Continuous modified Newton's-type method for nonlinear operator equations
A. G. Ramm, A. B. Smirnova, A. Favini
TL;DR
The paper studies nonlinear operator equations $F(x)=0$ in a Hilbert space using continuous dynamical systems methods (DSM) and continuous Newton-type schemes. It proves exponential convergence for well-posed cases via autonomous flows such as $\dot x(t)=\Phi(x(t))$, including schemes that avoid inverting $F'(x)$ by updating an auxiliary operator $B(t)$ or using a fixed inverse. For ill-posed problems it introduces a continuously regularized Newton scheme with a time-dependent parameter $\varepsilon(t)$, providing convergence and stability results and a stopping rule to handle data noise.
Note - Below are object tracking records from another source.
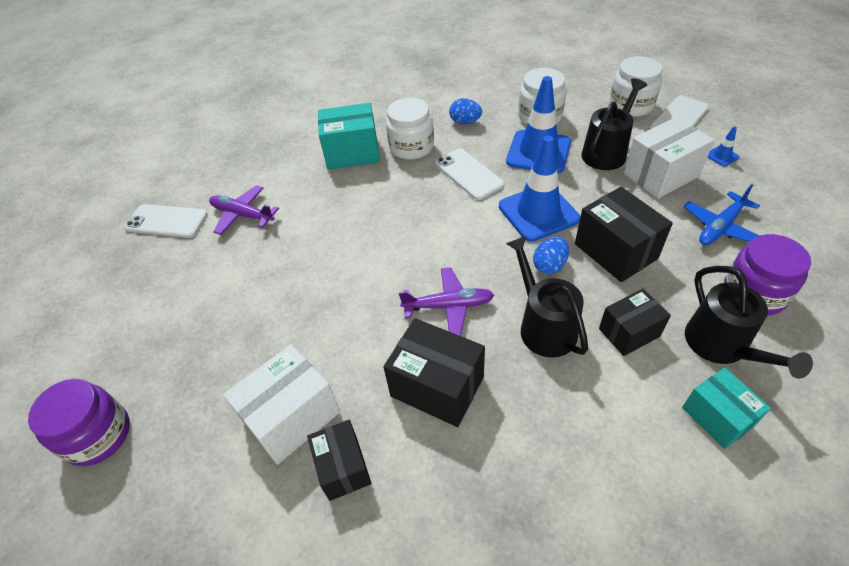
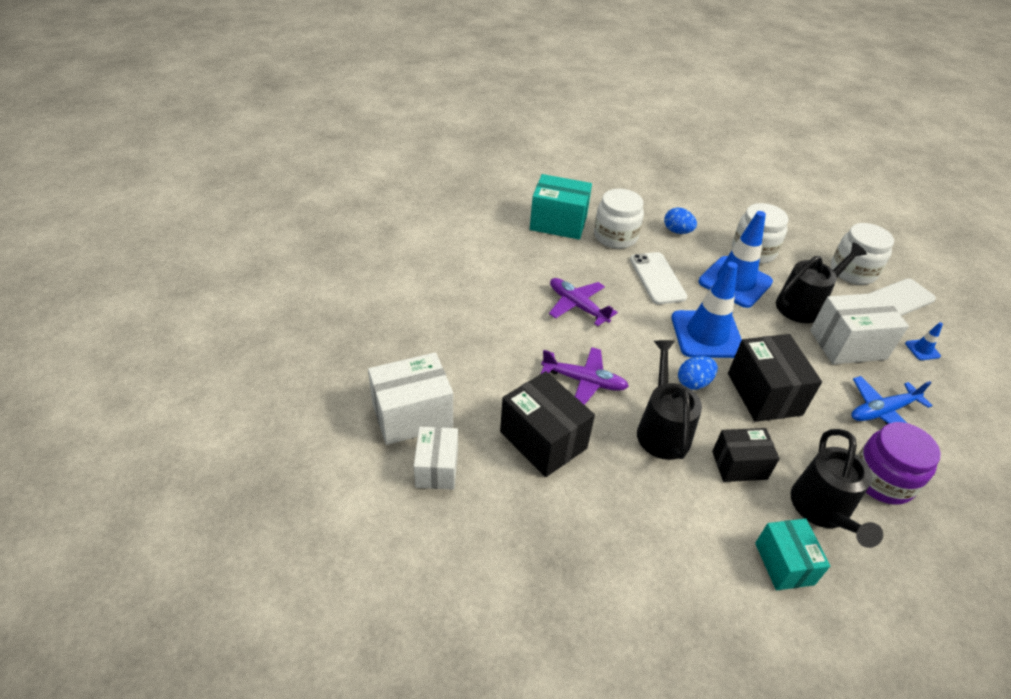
camera: 15 degrees right, 5 degrees down
purple jar [28,379,130,466] -> none
white phone [124,204,208,238] -> none
purple plane [209,185,279,235] -> purple plane moved to [549,278,618,326]
black box [307,420,371,501] -> white box [414,427,458,490]

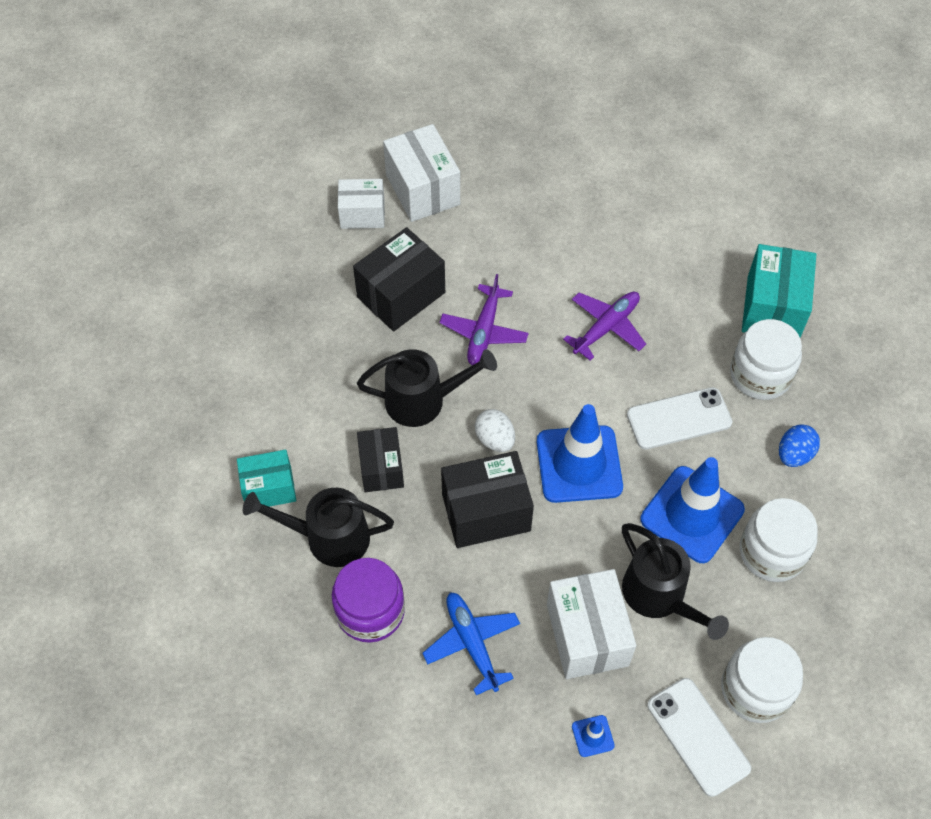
camera: 90 degrees right, 15 degrees up
blue egg [678,356,718,390] -> white egg [475,409,515,452]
Overall, it unifies well-posed and ill-posed nonlinear problem solving within the DSM framework, offering rigorous convergence guarantees and practical relevance for inverse problems.
Abstract
A nonlinear operator equation $F(x)=0$, $F:H\to H,$ in a Hilbert space is considered. Continuous Newton's-type procedures based on a construction of a dynamical system with the trajectory starting at some initial point $x_0$ and becoming asymptotically close to a solution of $F(x)=0$ as $t\to +\infty$ are discussed. Well-posed and ill-posed problems are investigated.